Протянув руку, он тронул Глорию:
— Ты спишь?
— Нет. — Глория повернулась к нему. Ее глаза светились как звезды. — Думаю.
— О чем?
— О парне, с которым встречалась Палмьери. Кто это может быть?
— Не знаю. Она не сказала…
— Она его так любила, что сошла с ума…
— Ей было очень плохо. Она вела себя как больная, не так, как Миммо, когда его бросает Патриция.
Странно. Он никогда не думал о том, чем занимается Палмьери после школы, нравится ли ей смотреть кино, гулять, ходить за грибами, кого она больше любит — кошек или собак.
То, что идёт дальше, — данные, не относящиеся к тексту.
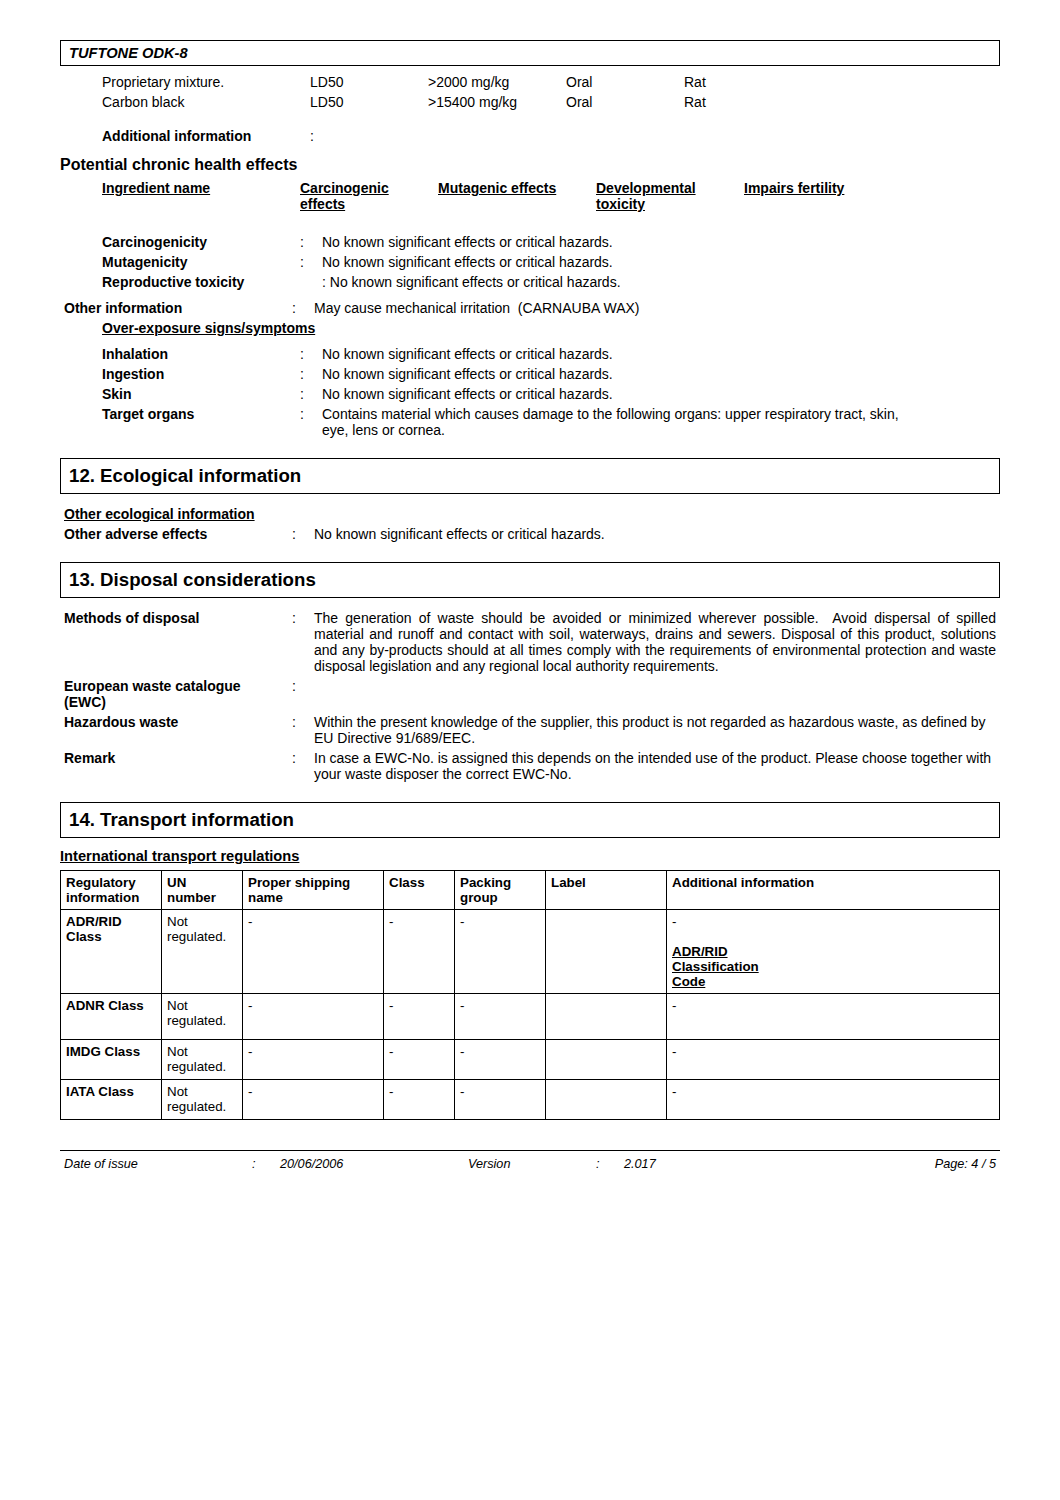TUFTONE ODK-8
| | Proprietary mixture. | LD50 | >2000 mg/kg | Oral | Rat |
| | Carbon black | LD50 | >15400 mg/kg | Oral | Rat |
| | Additional information | : | |
Potential chronic health effects
| | Ingredient name | Carcinogenic effects | Mutagenic effects | Developmental toxicity | Impairs fertility |
| | Carcinogenicity | : | No known significant effects or critical hazards. |
| | Mutagenicity | : | No known significant effects or critical hazards. |
| | Reproductive toxicity | | : No known significant effects or critical hazards. |
| Other information | : | May cause mechanical irritation (CARNAUBA WAX) |
| | Over-exposure signs/symptoms |
| | Inhalation | : | No known significant effects or critical hazards. |
| | Ingestion | : | No known significant effects or critical hazards. |
| | Skin | : | No known significant effects or critical hazards. |
| | Target organs | : | Contains material which causes damage to the following organs: upper respiratory tract, skin, eye, lens or cornea. |
12. Ecological information
| Other ecological information |
| Other adverse effects | : | No known significant effects or critical hazards. |
13. Disposal considerations
| Methods of disposal | : | The generation of waste should be avoided or minimized wherever possible. Avoid dispersal of spilled material and runoff and contact with soil, waterways, drains and sewers. Disposal of this product, solutions and any by-products should at all times comply with the requirements of environmental protection and waste disposal legislation and any regional local authority requirements. |
| European waste catalogue (EWC) | : | |
| Hazardous waste | : | Within the present knowledge of the supplier, this product is not regarded as hazardous waste, as defined by EU Directive 91/689/EEC. |
| Remark | : | In case a EWC-No. is assigned this depends on the intended use of the product. Please choose together with your waste disposer the correct EWC-No. |
14. Transport information
International transport regulations
| Regulatory information | UN number | Proper shipping name | Class | Packing group | Label | Additional information |
| --- | --- | --- | --- | --- | --- | --- |
| ADR/RID Class | Not regulated. | - | - | - | | - ADR/RID Classification Code |
| ADNR Class | Not regulated. | - | - | - | | - |
| IMDG Class | Not regulated. | - | - | - | | - |
| IATA Class | Not regulated. | - | - | - | | - |
| Date of issue | : | 20/06/2006 | Version | : | 2.017 | Page: 4 / 5 |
Может, ей вообще не нравятся животные, может, она боится лягушек. Он никогда не думал о том, какой она была дома. И он вновь представил себе балкон, уставленный красными геранями, грязную полутемную ванную, плакат с подсолнухами в коридоре и маленькую темную комнатку, в которой было какое-то живое существо.
Он словно впервые осознал, что его учительница тоже человек, женщина, живущая одна, своей жизнью, а не картонная фигура, за которой ничего нет.
Но теперь все это уже не важно. Она умерла.
Пьетро сел, скрестив ноги.
— Слушай, Глория, я тут подумал, я должен пойти в полицию. Должен пойти и все им рассказать. Если я сознаюсь, будет лучше. В кино так всегда говорят. Потом с тобой будут лучше обращаться.
Глория даже не пошевелилась, только фыркнула.
— Хватит занудствовать! Прекрати. Мы два часа об это говорили. Никто тебя не видел. Никто не знает, что ты там был. Ни ты, ни я туда никогда не ходили, понял? Были на лагуне. Палмьери сошла с ума. Уронила в воду магнитофон и умерла от удара током. Конец истории. Когда ее найдут, подумают, что это несчастный случай. Так и есть. И хватит. Ты сам так сказал, а теперь что, передумал?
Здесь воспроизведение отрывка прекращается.